Madé van Krimpen presents new paintings by Ahmad Mallah and a video work by Hsu Che-Yu & Wan-Yin Chen at Art Island, taking place June 6–8 at Forteiland IJmuiden.

Two distinct voices, connected by shared questions, about memory, resilience, and the spaces we carry with us.

Tickets Art Island

Location Forteiland, Ijmuiden
Take the ferry: Sluisplein 80, IJmuiden
Opening hours:
Friday, June 6, 15:00  – 21:00 
Saturday, June 7, 11:00 – 18:00 
Sunday, June 8, 11:00 – 18:00 

I am still here, Acrylics on linen, 50x40 cm, 2025

 

Ahmad Mallah
We will present Ahmad Mallah’s newest works from his painting series I Wish Everything Was Different. These works are a deeply personal exploration of his homelands, memory, and resistance in the face of violence. Mallah imagines a future where beauty and love continue to grow. This body of work is a tribute to resilience, creating space for healing while envisioning a world where softness blooms even in the harshest conditions. The flowers, symbols of hope and liberation, honor the Palestinian people and stand as a quiet yet powerful reminder that freedom will come.

Ahmad Mallah (born 1990) is a Palestinian artist born and raised in Syria. He graduated from the St. Joost Academy in Breda and currently lives and works in Amsterdam. His art revolves around themes of war, diaspora, identity, gender, and the body. Mallah uses various art forms to document his personal and political experiences.

 

Until We Find Each Other in the Debris, video, 12 minutes


Hsu Che-Yu & Chen Wan-Yin
We will also present a new video work by Hsu Che-Yu and Wan-Yin Chen, titled Until We Find Each Other in the Debris. In this piece, the artists use 3D scanning techniques to digitally reconstruct disaster scenes, exploring the fragile border between memory and media. Three children attempt to rescue another child buried under rubble, while elsewhere a group performs illusions, levitations, and dangerous games. A surreal choreography unfolding in a virtual, reconstructed world.

Hsu and Chen’s work deals with the tension between personal trauma and collective history. By blending real testimonies, scan data, and digital avatars, they question how memories survive, are distorted, or disappear within media archives. Their practice is an ongoing investigation into how contemporary technology can reshape remembrance and narrative.

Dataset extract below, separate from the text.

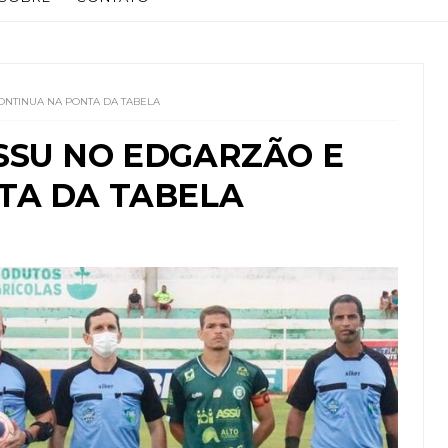
ONTINUA NA PONTA DA TABELA
SSU NO EDGARZÃO E
TA DA TABELA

Hsu Che-Yu (born 1985) is a Taiwanese artist based in Taipei and Amsterdam. His work centers on animations, videos, and installations examining the relationship between media, history, and memory. Wan-Yin Chen is a writer, researcher, and Hsu’s long-term collaborator. She explores themes of colonial entanglement and media aesthetics, and is currently a PhD candidate in modern and contemporary art history at the Vrije Universiteit Amsterdam.